RagamWarta.com – Ada desas-desus jika Bina Konstruksi dijadikan satu dengan Dinas PUPR. Hal tersebut mencuat karena keterlambatan dan carut marut pelaksanaan kegiatan infrastruktur.
Menanggapi hal tersebut, Komisi III DPRD Trenggalek akan mendalami peraturan tentang bina konstruksi. Sejauh mana regulasi yang ada pada bina konstruksi. Dan apakah bisa jika digabungkan.
“Saya setuju bina konstruksi hanya ada di satu Dinas saja yakni PUPR, namun kita lihat dahulu aturannya bisa atau tidak jika itu dilakukan,” kata Pranoto, selaku Ketua Komisi II DPRD Trenggalek, Kamis (4/5/2023).
Pranoto menyampaikan bahwa akan melihat sejauh mana regulasi tentang bina konstruksi.
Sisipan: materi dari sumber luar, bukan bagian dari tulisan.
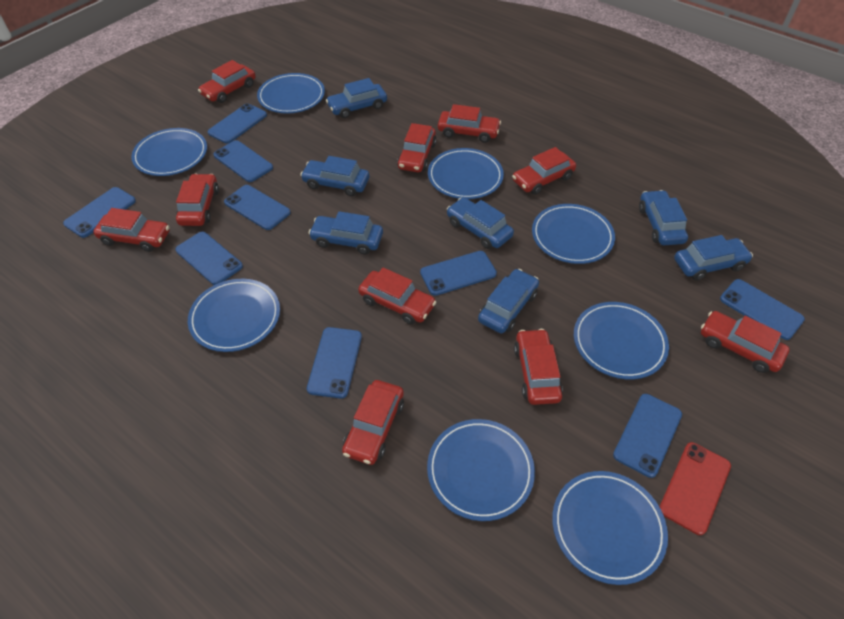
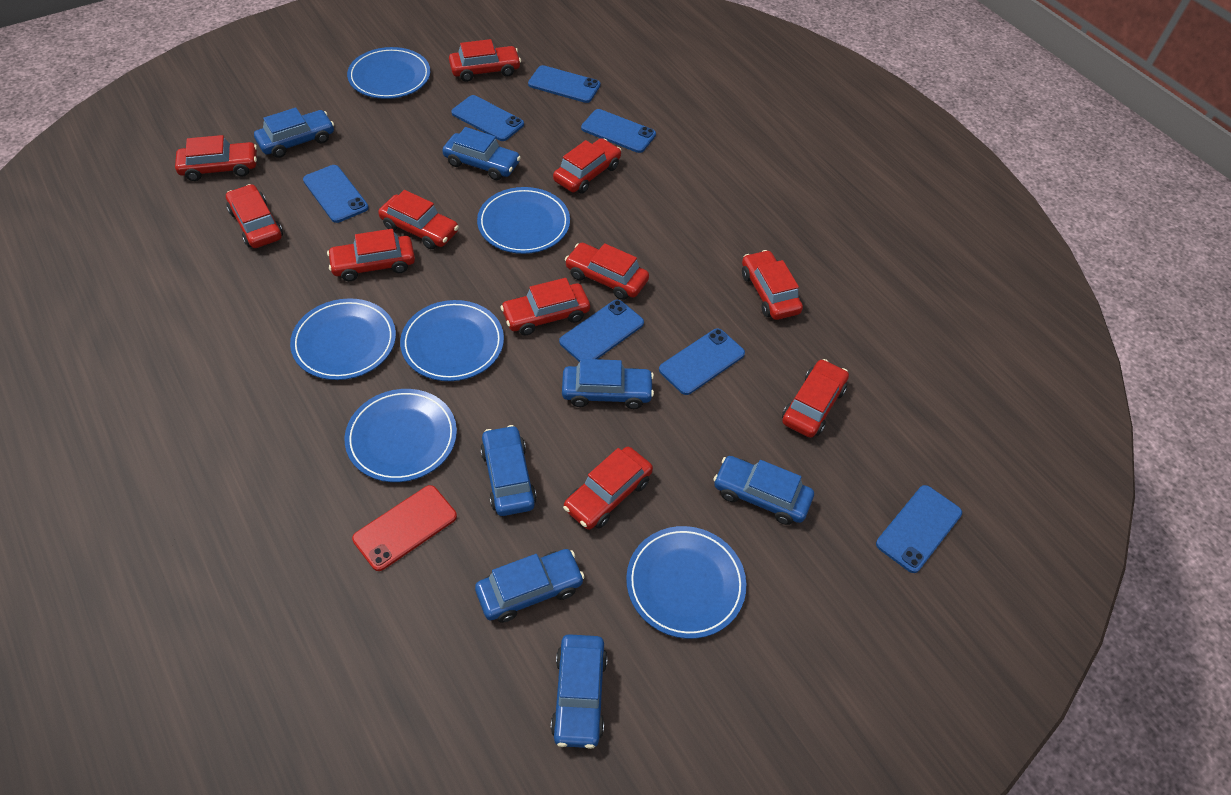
blue phone: 9 -> 7
blue plate: 8 -> 6
red car: 10 -> 11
Pihaknya juga setuju jika itu bisa dilakukan, jadi pelaksanaan kegiatan memang sesuai bidang masing-masing.
Terkait carut marut dan keterlambatan pelaksanaan infrastruktur, Pranoto menyampaikan masih dalam proses klarifikasi untuk dilihat dimana sebenarnya yang menjadi masalah.
“Kami akan segera melakukan klarifikasi terhadap mereka, disektor mana yang jadi penghambat. Sehingga banyak kegiatan molor,” ungkapnya.
Tentang carut marut pelaksanaan infrastruktur, Komisi III DPRD Trenggalek menjelaskan bahwa masih dalam proses pendalaman masalah. Jika fokus dalam satu Dinas, kegiatan fisik akan akan nampak dimana ujung pangkalnya.
“Bina konstruksi akan di kaji dahulu, memang jika pekerjaan diserahkan kepada ahlinya maka akan sesuai dengan bidangnya,” ungkap Pranoto.
Diimbuhkan Pranoto, jadi misal Dinas Kesehatan atau Pendidikan hingga Pariwisata hanya fokus sesuai bidang dan tupoksi saja.
“Maka dari itu terkait boleh tidaknya penempatan bina konstruksi di satu Dinas saja masih akan di pelajari,” pungkasnya.